## Deine Aufgaben
(1) Welchen Endumfang erreichte „Spurwechsel“ laut dem Lesetext über die Blitzideen?
(2) Schreib den Lesetext über die Blitzideen nach seinem letzten Satz weiter.

## Lesetext
────────

Da ich in den letzten vier Wochen zwei solche Blitzidee-„Atta­cken“, wie ich das jetzt mal plakativ nennen möchte, erlebte, ist die Erinnerung daran noch frisch. Und in beiden Fällen entstan­den erstaunliche Texte, die vorher nicht einmal im Ansatz zu se­hen waren. Das gilt insbesondere für den zweiten.

Im ersten Fall war diese Blitzidee eigentlich eine Art geballter bildhafter Hintergrundentladung aus meinem Oki Stanwer My­thos (OSM). Eigentlich gehört dies in den Bereich der Kosmolo­gie-Lektionen meines Blogartikel-Korpus, denn es geht hierbei um die Durchleuchtung einer kosmischen Manipulation, die we­nigstens 85 Milliarden Handlungsjahre umfasst, also einen sehr erheblichen Teil des OSM, der ja über einen Gesamthandlungs­rahmen von ca. 165 Milliarden Jahren verfügt.

Ich wurde an diesem Tag Anfang Februar schlagartig von Bildern und komplexen Gedankenstrukturen geradezu bestürmt, dass ich kurzerhand alle anderen Arbeiten, Pläne und Texte fahren ließ und mich ausschließlich hierum kümmerte.

Mit etwas Nachfeilen am gleichen Tag, nachdem ich die groben Daten und Informationen niedergeschrieben hatte, erreichte der Text quasi aus dem Stand den Endumfang von 18 Textseiten. Dabei wurde wirklich ALLES andere gleichgültig. Dass ich von morgens um 8 Uhr bis 13 Uhr regulär gearbeitet hatte, interes­sierte mich in dem Moment nicht mehr, als ich kurz nach der Heimkehr wie wild zu schreiben begann.

Spät am Abend, als draußen alles schon finster war, beendete ich den Feinschliff an dem Text, der „Spurwechsel“ heißt und wohl einer der wichtigsten und einflussreichsten Texte der letz­ten Jahre ist, den ich zum OSM geschrieben habe. Die darin an­gelegten Implikationen werden mich noch viele Jahre beschäfti­gen. Ich gönne euch mal einen kleinen Einblick in diesen Text, damit ihr eine textliche Vorstellung bekommt, wie so eine Blitzi­dee in realiter ausschaut. Und glaubt mir: Die Nachbearbeitung war wirklich minimal:

Der Gedanke kam über mich wie ein Blitzschlag, der sich in einem Alptraum ereignet und mich zutiefst aufschreckte. Wie immer, wenn ich tiefe Erkenntnisse in Texten des OSM entdecke, die ich digitalisiere – was in den vergangenen fünf­zehn Jahren schon häufiger vorgekommen ist – reagiere ich mit Überraschung, Verwirrung und Verunsicherung darauf. Jedenfalls solange, bis es mir gelingt, die Angelegenheit zu rationalisieren und gründlicher zu durchdenken. In der Re­gel kann ich diese Entdeckungen dann mit dem aktuellen Bild des Oki Stanwer Mythos konsolidieren und in das bestehende System einpassen.

────────

## Ausgelesene Zeilen
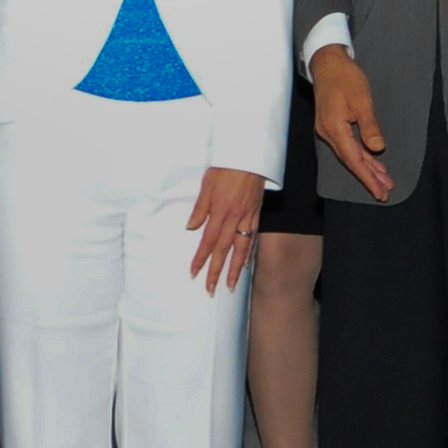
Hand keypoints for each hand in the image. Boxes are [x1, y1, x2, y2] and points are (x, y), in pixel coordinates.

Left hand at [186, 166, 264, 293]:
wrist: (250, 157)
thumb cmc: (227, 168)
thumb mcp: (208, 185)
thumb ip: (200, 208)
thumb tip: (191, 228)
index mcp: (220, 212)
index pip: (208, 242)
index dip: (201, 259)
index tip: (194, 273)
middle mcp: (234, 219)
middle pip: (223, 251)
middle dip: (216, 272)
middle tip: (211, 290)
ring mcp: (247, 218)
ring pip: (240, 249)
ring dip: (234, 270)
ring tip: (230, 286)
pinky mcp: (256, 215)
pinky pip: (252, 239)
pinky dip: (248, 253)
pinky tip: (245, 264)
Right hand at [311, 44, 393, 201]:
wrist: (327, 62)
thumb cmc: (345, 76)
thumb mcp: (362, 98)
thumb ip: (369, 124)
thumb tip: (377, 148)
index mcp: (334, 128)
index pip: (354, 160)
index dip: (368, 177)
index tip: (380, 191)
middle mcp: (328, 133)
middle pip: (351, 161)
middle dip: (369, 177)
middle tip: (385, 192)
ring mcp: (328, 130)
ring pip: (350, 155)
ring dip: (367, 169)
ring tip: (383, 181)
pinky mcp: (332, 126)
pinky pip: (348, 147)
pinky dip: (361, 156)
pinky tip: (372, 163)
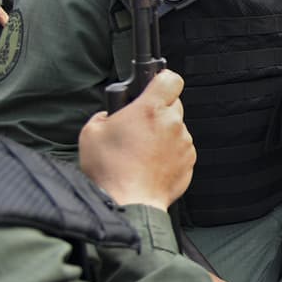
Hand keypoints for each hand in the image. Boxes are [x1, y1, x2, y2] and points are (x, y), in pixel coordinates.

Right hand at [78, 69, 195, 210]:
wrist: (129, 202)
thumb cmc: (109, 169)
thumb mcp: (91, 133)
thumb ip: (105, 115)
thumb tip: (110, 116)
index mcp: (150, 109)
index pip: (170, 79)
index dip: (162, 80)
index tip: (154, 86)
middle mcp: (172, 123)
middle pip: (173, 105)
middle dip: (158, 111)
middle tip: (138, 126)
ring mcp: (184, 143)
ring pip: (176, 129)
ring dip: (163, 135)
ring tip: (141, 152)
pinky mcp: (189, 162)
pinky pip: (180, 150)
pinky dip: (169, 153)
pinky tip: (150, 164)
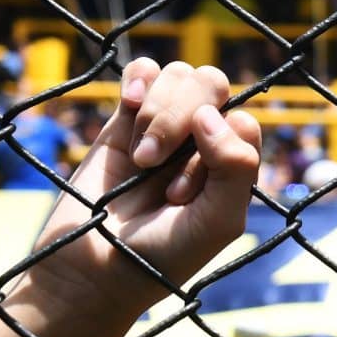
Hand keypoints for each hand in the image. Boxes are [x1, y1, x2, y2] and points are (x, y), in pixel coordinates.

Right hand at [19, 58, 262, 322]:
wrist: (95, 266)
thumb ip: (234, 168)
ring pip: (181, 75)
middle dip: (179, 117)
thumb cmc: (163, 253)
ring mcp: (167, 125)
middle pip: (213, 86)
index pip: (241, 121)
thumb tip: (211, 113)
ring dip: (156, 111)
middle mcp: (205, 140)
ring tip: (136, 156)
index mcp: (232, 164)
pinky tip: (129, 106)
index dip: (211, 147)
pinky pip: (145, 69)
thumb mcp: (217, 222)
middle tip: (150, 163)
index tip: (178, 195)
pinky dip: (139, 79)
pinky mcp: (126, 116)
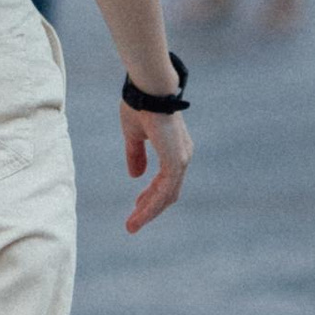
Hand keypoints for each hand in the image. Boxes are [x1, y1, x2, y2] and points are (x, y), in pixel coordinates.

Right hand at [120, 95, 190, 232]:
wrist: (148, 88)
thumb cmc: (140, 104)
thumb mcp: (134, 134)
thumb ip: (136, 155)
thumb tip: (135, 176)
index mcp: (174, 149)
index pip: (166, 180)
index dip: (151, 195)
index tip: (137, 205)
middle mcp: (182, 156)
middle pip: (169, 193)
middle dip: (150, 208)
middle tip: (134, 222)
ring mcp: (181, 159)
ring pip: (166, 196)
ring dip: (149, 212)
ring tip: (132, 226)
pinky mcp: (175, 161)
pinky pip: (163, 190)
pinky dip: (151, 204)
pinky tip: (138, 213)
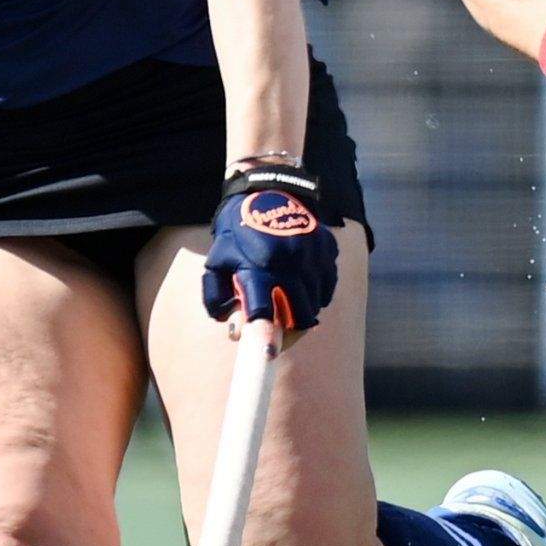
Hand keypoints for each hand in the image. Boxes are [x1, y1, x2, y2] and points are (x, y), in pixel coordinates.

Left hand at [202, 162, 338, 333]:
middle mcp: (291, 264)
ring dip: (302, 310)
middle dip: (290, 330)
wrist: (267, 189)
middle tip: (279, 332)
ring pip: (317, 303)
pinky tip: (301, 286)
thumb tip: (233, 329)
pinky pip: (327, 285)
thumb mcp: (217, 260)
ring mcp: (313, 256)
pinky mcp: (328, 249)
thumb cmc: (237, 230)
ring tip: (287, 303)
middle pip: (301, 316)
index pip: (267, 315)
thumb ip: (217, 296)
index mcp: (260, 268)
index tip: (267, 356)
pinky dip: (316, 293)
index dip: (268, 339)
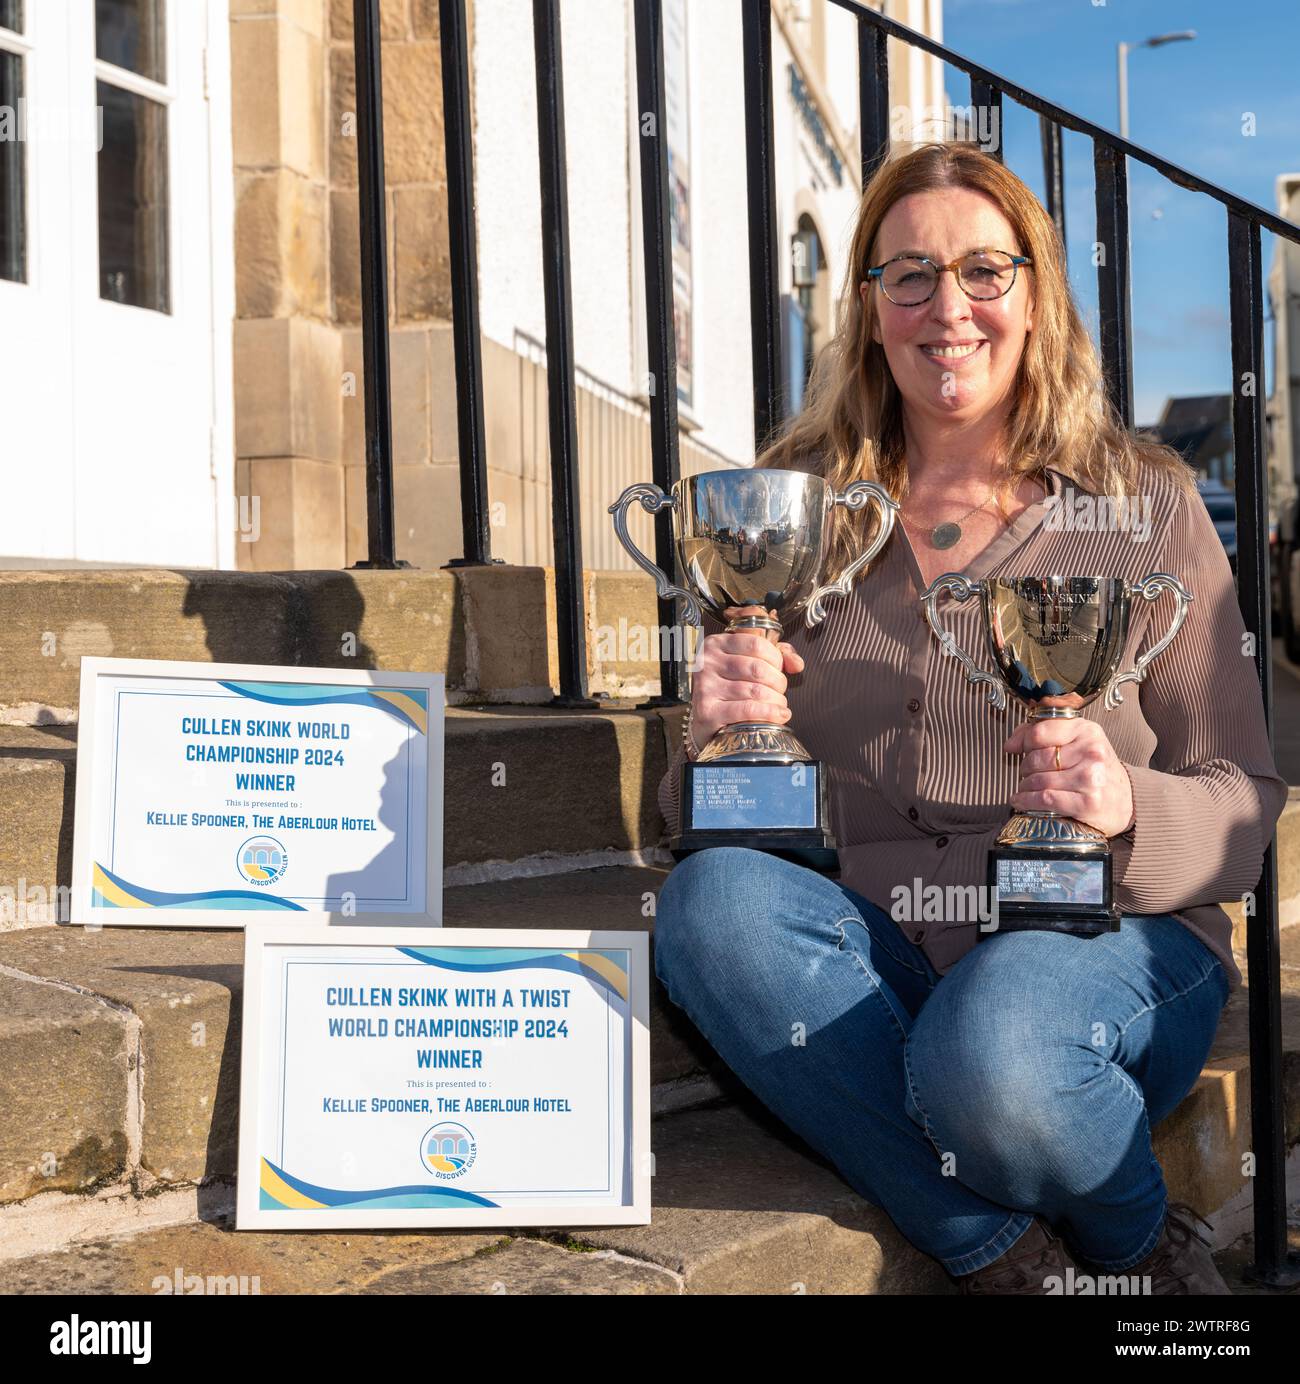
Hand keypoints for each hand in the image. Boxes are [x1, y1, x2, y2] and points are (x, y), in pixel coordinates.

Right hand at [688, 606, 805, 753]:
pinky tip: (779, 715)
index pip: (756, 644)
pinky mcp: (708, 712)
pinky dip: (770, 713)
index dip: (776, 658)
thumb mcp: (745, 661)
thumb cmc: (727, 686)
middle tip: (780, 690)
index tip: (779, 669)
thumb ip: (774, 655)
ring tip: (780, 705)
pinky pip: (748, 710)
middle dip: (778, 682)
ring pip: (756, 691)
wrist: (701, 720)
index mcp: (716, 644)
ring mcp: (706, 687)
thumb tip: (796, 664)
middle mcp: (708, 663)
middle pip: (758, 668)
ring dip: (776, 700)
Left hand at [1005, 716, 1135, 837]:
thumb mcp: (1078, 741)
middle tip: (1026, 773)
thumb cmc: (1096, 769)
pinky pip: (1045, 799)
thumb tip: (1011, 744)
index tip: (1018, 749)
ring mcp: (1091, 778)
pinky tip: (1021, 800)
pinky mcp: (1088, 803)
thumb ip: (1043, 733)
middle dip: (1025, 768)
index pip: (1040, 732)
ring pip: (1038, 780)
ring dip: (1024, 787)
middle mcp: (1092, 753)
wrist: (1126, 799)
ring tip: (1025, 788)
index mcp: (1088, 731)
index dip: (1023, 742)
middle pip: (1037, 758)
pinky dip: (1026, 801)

────────

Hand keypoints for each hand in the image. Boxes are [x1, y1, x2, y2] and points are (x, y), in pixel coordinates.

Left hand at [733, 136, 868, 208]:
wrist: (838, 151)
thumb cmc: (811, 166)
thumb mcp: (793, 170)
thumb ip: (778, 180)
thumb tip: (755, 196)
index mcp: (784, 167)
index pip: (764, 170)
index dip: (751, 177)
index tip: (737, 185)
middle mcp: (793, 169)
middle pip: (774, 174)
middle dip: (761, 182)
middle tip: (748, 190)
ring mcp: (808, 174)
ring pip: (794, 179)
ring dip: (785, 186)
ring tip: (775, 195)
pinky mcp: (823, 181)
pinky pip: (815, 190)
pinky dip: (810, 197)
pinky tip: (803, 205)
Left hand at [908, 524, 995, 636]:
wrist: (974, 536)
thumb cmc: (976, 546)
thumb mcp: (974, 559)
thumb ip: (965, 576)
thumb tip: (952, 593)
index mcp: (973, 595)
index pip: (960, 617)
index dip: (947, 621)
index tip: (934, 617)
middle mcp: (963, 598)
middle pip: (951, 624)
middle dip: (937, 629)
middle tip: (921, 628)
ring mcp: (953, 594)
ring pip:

────────

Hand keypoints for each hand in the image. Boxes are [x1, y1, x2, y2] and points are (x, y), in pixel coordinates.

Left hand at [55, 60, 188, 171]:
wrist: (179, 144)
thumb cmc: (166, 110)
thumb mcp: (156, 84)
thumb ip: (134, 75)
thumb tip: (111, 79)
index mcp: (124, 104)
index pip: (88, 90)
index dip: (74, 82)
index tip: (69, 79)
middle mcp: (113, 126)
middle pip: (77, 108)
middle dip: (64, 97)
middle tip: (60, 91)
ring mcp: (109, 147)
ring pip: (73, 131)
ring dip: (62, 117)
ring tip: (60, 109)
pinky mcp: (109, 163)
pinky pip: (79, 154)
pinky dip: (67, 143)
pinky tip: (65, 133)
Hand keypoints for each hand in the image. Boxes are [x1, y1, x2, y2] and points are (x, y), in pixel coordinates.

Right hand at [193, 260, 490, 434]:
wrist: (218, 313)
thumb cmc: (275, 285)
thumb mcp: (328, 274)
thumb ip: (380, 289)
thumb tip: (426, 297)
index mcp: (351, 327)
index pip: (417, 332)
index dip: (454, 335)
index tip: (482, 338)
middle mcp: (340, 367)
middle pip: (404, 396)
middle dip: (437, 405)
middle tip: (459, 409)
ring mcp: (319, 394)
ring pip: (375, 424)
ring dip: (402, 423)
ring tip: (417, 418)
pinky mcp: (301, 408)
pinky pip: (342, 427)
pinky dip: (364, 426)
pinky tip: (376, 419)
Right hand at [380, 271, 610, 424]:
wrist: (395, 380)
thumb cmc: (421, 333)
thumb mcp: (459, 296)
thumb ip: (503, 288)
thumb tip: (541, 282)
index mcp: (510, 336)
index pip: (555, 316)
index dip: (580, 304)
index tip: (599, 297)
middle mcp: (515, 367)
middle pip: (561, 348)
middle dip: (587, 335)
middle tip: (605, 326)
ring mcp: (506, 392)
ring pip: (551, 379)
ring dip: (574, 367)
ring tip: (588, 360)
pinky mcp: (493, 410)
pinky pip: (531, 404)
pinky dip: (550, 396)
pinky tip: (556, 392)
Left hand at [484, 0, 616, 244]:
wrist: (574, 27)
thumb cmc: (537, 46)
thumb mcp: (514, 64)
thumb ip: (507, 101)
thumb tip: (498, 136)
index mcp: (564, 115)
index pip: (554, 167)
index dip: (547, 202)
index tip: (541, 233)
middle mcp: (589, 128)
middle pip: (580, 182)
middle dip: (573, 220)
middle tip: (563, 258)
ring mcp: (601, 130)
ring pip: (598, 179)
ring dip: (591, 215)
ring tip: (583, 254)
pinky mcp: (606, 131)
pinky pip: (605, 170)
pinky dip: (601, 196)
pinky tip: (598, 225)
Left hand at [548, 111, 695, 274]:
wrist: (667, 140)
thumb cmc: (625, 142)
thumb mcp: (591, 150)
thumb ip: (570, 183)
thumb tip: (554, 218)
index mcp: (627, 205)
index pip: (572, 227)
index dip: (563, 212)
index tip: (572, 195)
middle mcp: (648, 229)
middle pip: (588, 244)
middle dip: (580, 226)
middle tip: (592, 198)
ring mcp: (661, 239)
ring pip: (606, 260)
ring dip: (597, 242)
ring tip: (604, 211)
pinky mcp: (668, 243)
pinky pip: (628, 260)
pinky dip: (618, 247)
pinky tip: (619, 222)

────────

## Lösungen
(1) 18 Textseiten.

(2)
Dann aber gibt es Dinge, die ich entdecke, die so fundamental sind, so unge­heuerlich, dass ich mich tagelang instinktiv dagegen sträube, sie auszuformulie­ren, niederzuschreiben. Weil sie so gigantisch, so unglaublich sind, dass ich nicht recht weiß, wo ich beginnen soll.

Als ich während der Schreibarbeiten am KONFLIKT 23 „Oki Stanwer – Der Dämonenjäger“ im Jahr 1989 die Hexe Davina ins Innere der Matrix (!) ent­kommen ließ, wo sie auf gestorbene und wieder reinkarnierte Ritter vom Gold­kristall (!) stieß, auf gestorbene Baumeister und schließlich dort auch ihre und Oki Stanwers Tochter Sarai zur Welt brachte, wurde mein OSM-Weltbild ziem­lich geschwind auf den Kopf gestellt. In rascher Folge geschahen nicht nur in diesem KONFLIKT, sondern auch in anderen Weltensystemen wie dem KON­FLIKT 22 „Oki Stanwer – Der Schattenfürst“ und KONFLIKT 21 „Oki Stanwer – Fürst von Leucienne“ sowie im gerade begonnenen, rätselhaften KONFLIKT 28 „Oki Stanwer – Der Siegeljäger“ Dinge, die ich zum Teil wirklich kaum fas­sen konnte.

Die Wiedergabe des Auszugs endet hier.